Illinois To Calculate Region 6 Metrics Without UIUC Saliva Test, Responding to ‘Skewed Results'

The test was accounting for 20% of all tests done in the state in some weeks

Illinois health officials Wednesday said that the state's Region 6 will have a new way of calculating coronavirus metrics after a university's saliva test has potentially skewed calculations.

Gov. J.B. Pritzker announced that Region 6 will now report metrics separate from those at the University of Illinois at Urbana-Champaign, as the school's mass saliva testing could give an inaccurate representation of the region.

The University of Illinois at Urbana-Champaign has been performing repeated saliva testing of staff and students twice a week since the school developed the test in August. That test enables the school, and thus, Champaign County, to report thousands of tests each day.

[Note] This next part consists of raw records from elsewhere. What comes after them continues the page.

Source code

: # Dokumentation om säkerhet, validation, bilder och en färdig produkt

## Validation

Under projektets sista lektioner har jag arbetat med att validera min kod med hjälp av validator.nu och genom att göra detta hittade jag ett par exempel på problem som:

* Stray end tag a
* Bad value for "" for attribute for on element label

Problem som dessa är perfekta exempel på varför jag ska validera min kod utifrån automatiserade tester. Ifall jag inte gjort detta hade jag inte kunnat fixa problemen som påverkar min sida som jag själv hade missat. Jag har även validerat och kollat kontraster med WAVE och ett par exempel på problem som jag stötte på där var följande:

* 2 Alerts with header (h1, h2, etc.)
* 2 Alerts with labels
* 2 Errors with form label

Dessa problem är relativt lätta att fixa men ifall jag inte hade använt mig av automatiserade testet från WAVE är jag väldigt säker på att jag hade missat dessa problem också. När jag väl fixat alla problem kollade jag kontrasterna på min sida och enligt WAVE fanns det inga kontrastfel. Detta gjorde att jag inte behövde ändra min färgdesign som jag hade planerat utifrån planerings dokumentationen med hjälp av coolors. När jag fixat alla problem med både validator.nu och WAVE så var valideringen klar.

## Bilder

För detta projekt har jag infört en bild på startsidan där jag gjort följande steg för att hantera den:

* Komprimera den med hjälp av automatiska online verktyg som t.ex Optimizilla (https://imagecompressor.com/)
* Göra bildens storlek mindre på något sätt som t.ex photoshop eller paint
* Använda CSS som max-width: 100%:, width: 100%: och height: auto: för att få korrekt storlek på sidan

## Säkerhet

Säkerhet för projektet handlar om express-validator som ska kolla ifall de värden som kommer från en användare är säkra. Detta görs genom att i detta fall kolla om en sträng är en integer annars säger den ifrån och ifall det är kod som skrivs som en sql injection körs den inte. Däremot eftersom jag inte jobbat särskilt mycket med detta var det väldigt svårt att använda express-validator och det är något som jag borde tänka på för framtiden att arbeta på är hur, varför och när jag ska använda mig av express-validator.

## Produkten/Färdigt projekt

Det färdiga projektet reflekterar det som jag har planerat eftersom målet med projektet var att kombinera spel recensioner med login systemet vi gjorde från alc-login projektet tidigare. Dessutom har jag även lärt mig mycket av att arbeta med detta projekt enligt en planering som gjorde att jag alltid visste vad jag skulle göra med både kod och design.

"The (Illinois Department of Public Health) determined that it would be better to measure the region by taking those and putting them aside as we're measuring whether mitigations will be necessary in the totality of that region, putting apart just the campus of UIUC," Pritzker said.

Pritzker explained that he agrees with the health department that this new way of measuring will be more accurate.

Illinois health officials said last month that the tests performed at that U of I campus can average up to 20% of all tests done in the state in some weeks.

"We think that's a terrific thing, by the way, what they're doing, and so more power to them," Pritzker said. "We do want to spread it across the state as much as we can."

Pritzker said the University of Illinois is working to expand its saliva testing statewide and to other colleges, but needs to ensure there are enough available resources.